O enfrentamento à traficância vem sendo discutida, pós legislação da proibição da escravidão negra, desde o final do século XIX. No entanto, os discursos e as tratativas legais vieram sempre focados no tráfico de mulheres e crianças e com a finalidade de exploração no mercado sexual. É importante salientar que foi o tráfico de brancas – da Europa para as Américas – que desencadeou as movimentações mundiais, cujas forças propulsoras estavam no velho continente. 

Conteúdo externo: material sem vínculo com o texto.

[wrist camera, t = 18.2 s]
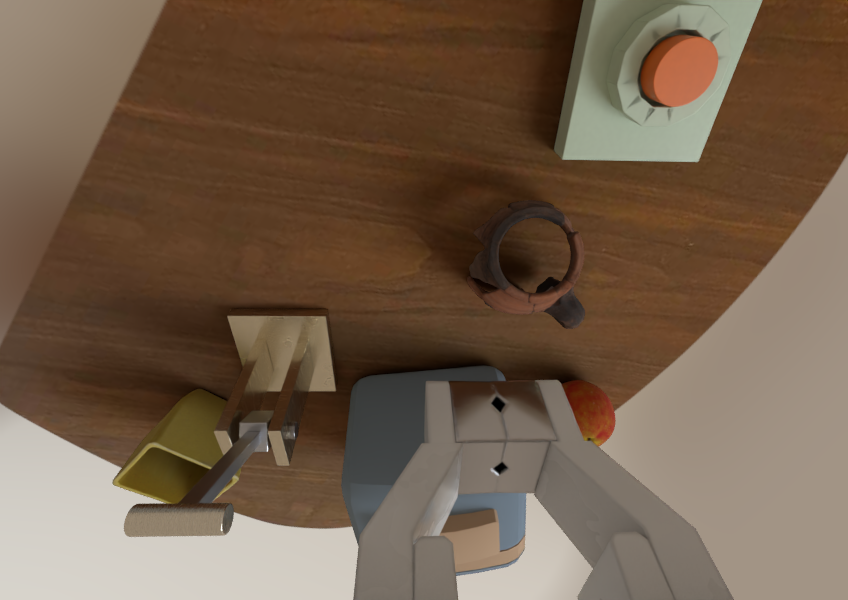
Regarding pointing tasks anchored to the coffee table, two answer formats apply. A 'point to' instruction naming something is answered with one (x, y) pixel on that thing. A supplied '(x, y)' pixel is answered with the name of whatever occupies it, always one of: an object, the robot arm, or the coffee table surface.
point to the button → (679, 70)
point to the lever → (203, 491)
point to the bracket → (278, 371)
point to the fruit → (590, 410)
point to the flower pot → (177, 451)
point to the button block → (621, 79)
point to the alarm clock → (393, 449)
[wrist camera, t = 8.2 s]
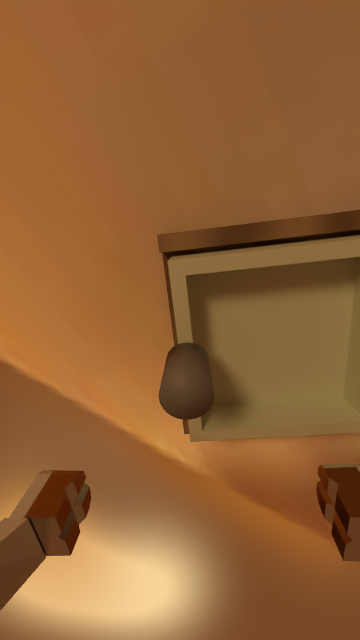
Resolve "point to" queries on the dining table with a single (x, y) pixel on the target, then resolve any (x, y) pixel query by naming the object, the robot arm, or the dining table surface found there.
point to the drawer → (266, 340)
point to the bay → (253, 241)
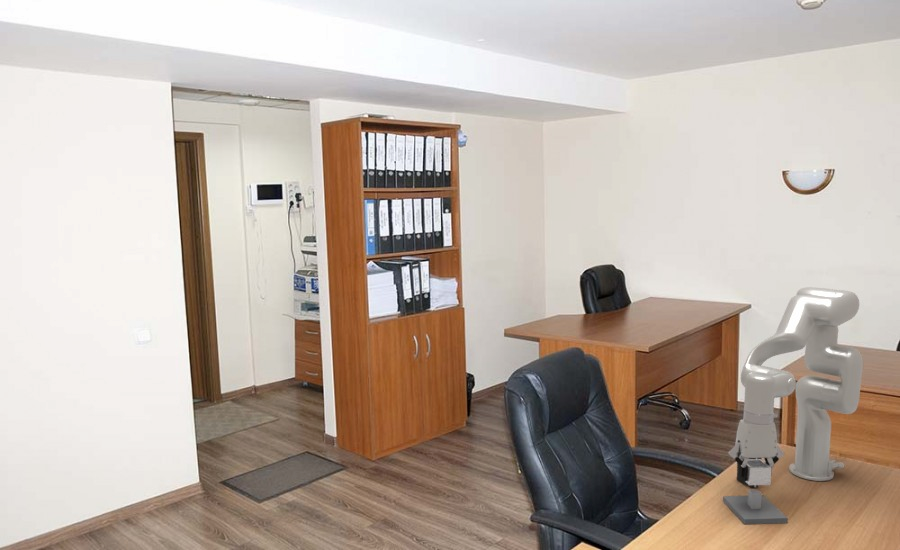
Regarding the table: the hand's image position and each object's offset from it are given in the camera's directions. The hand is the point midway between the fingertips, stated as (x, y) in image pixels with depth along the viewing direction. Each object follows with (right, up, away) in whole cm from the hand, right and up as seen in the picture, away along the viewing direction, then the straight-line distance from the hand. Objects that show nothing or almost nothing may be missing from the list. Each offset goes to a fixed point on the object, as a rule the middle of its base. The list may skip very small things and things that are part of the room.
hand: (754, 478), depth 193 cm
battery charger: (+7, -8, +20) cm, 22 cm away
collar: (0, -1, 0) cm, 1 cm away
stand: (0, -10, +2) cm, 10 cm away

Algumas consequências ruins vieram desse histórico:

a) Pouca ou nenhuma articulação entre as lutas do enfrentamento ao tráfico de pessoas e da erradicação do trabalho escravo;

b) Focalização do enfrentamento ao tráfico de mulheres para o mercado sexual em detrimento de todas as demais finalidades;

c) Abstração do enfrentamento ao tráfico de pessoas em relação à mundialização do capital e à divisão intra e internacional do trabalho;

d) Forte tendência em considerar o tráfico internacional em detrimento da maioria da traficância no âmbito interno dos países ou mesmo entre países próximos;

e) Grupos moralistas com presença no enfrentamento ao tráfico de pessoas pautando a prostituição como causa do tráfico e, portanto, ou intencionando sua eliminação ou mesmo vitimizando as trabalhadoras sexuais;

f) Grupos xenófobos e conservadores discursando e atuando no enfrentamento ao tráfico de pessoas a partir da contensão da migração;

g) Atuação jurídico-policial com foco na criminalização das redes de traficantes sem considerar as cadeias produtivas beneficiadas...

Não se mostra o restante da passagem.